LONDON - RiboTargets Ltd, a discovery company specializing in the structure-based design of small-molecule drugs that bind to RNA, raised #6 million (US$9 million) in its second-round funding.

CEO Simon Sturge told BioWorld International, "We went out to raise #4 million and had such a good response we decide to go up to #6 million, so I'm very pleased."

Current shareholders Apax Partners, 3i plc, Advent Venture Partners and Kargoe all took part, with three new investors - NIB Capital, Rendex and Quester. This is the first time that NIB Capital, one of the largest venture capital investors in the world, has put money into a privately held UK biotechnology company.

The money raised will last for two years, by which time RiboTargets, based in Cambridge, expects to have one corporate deal.

The funding will allow the company to advance its HIV program into preclinical development, complete lead optimization in its most advanced antibacterial program, and further develop its proprietary docking software, RiboDock.

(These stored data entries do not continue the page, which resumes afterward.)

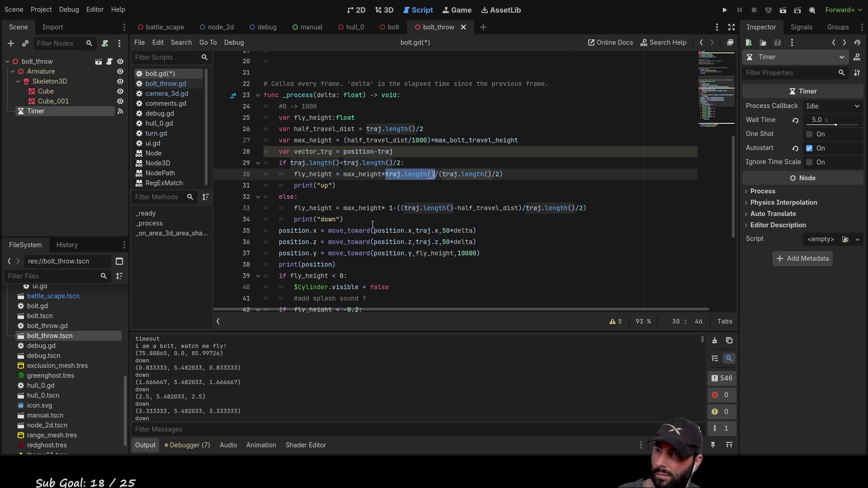
text(vector_trg)
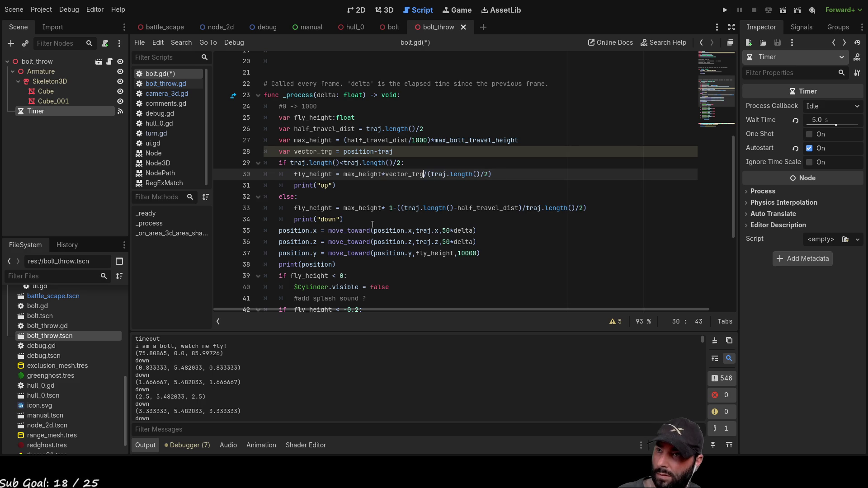
text(:length)
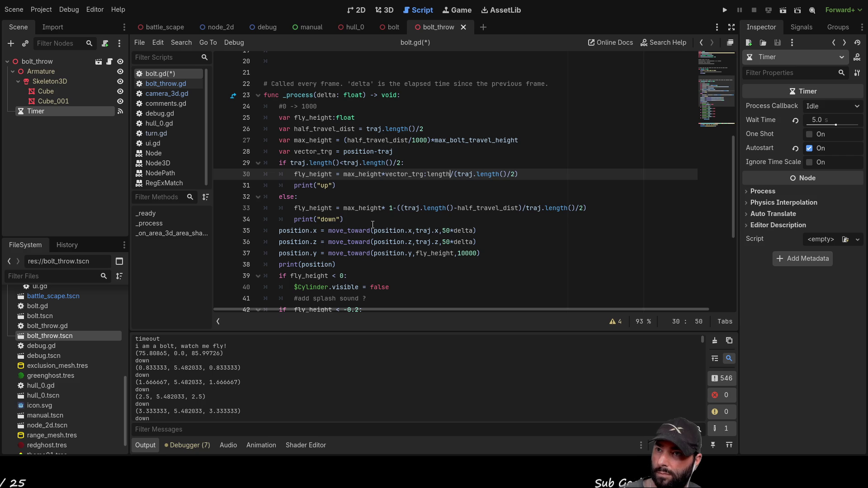
key(Left)
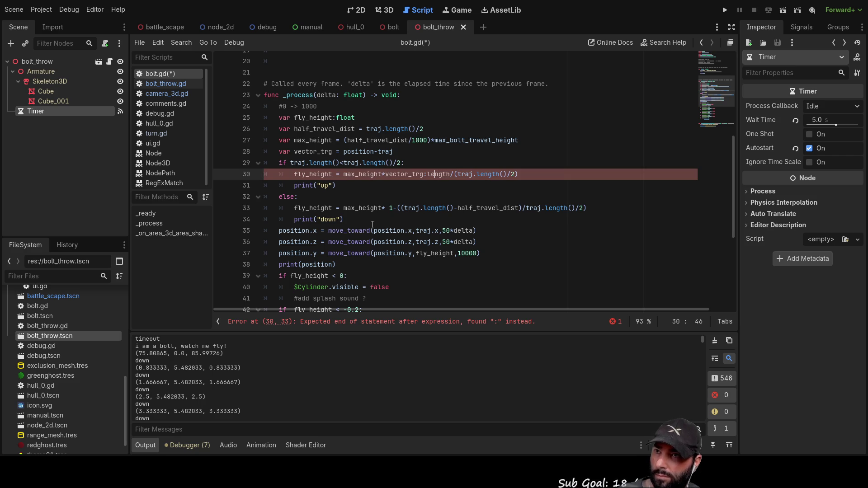
text(.)
key(ctrl+Right)
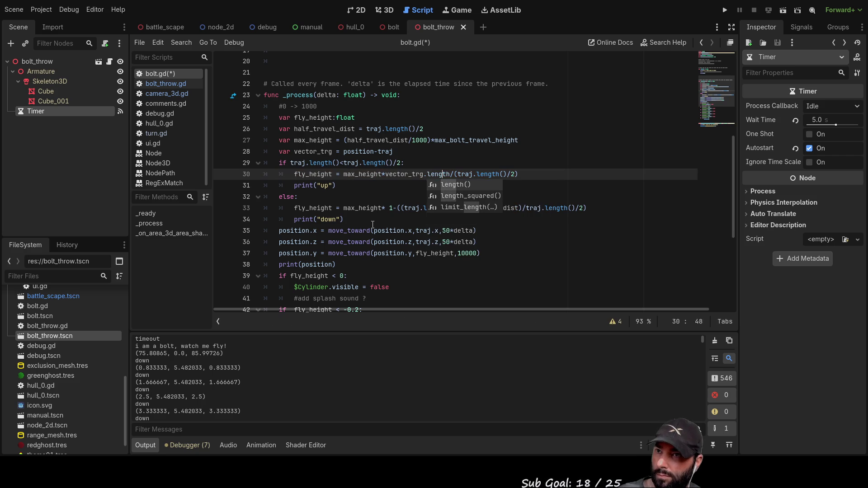
key(Return)
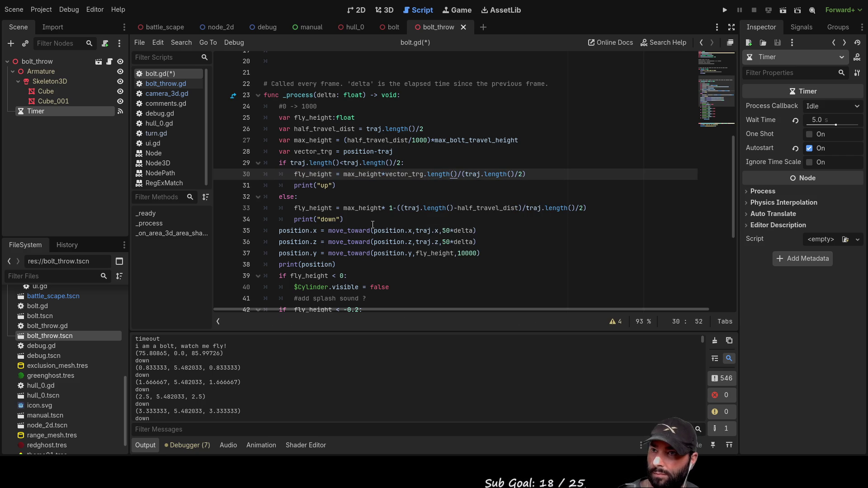
key(Up)
key(Down)
key(Down)
key(Down)
key(Down)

Sturge said the company has a lead series that shows antiviral activity in HIV in a cell-based assay. "This is now going into tox[icology], and we will then do more lead optimization before going into preclinical studies in 2001, and Phase I in 2002." While currently available anti-HIV drugs knock out the circulating virus, the RiboTargets compound is targeted at the latent form of HIV.

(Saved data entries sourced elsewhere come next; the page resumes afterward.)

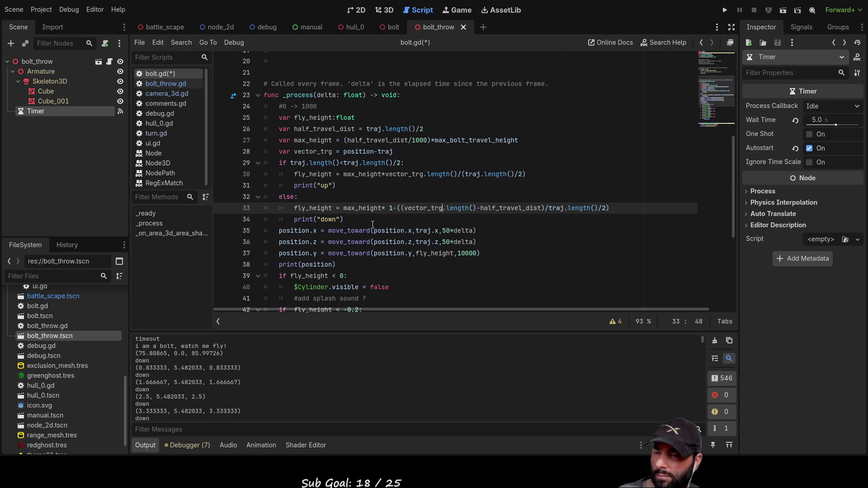
key(Up)
key(Down)
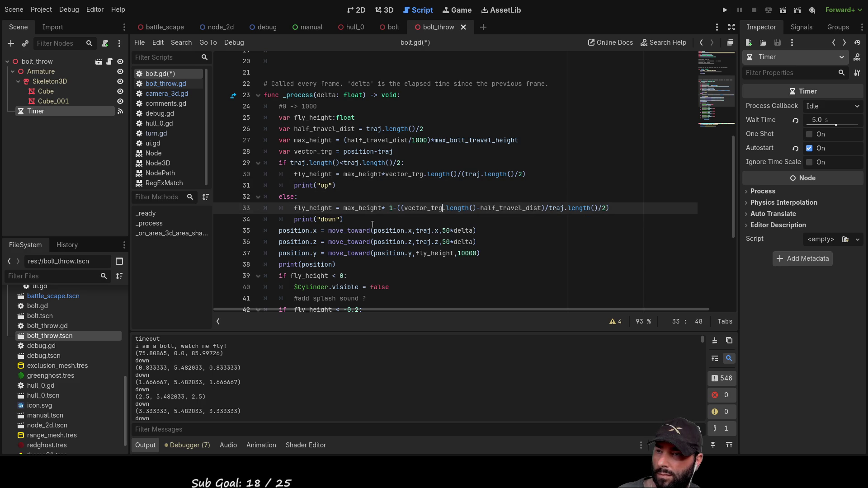
key(F6)
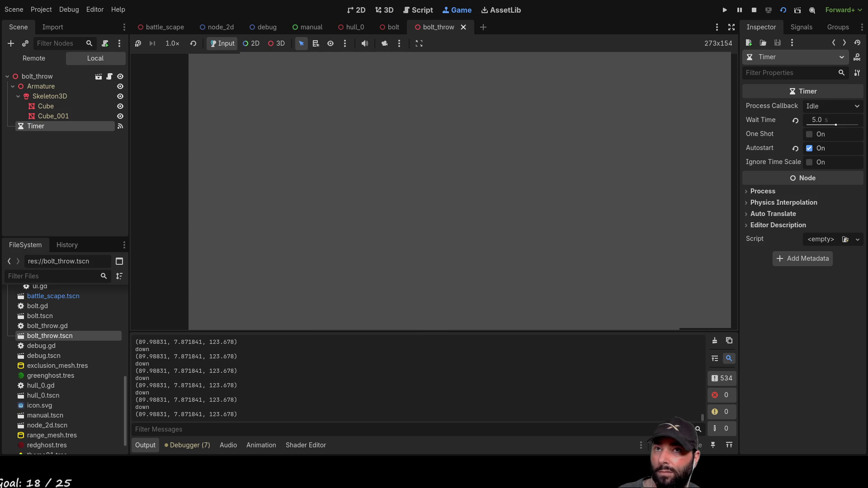
Step: Pause the game, enlarge and scroll the Output log's printed positions, then stop with F8
key(F7)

In its antibacterial program, the company has identified a selective inhibitor of bacterial translation that interrupts protein synthesis in both Gram-negative and Gram-positive bacteria. "We found this with our proprietary structure-based design and screening software RiboDock," Sturge said. "From completing the structure [of a target in the bacterial ribosome] it took us 12 weeks to screen 1.2 million chemical compounds. This is incredibly fast in comparison to wet screens."

There are many known targets on bacterial ribosomes, and to date RiboTargets has elucidated the structure of three others. The docking software also can be used for lead optimization.

Sturge says RiboTargets is the only company that is taking a structure-based approach to RNA drug discovery. He believes such an approach is essential since RNA can take on different conformations with different targets, and because RNA is electrically charged, making it easy to find drugs that will bind to it. "The difficulty is to make them specific enough. So knowing the structure is very important because it allows you to build specificity in."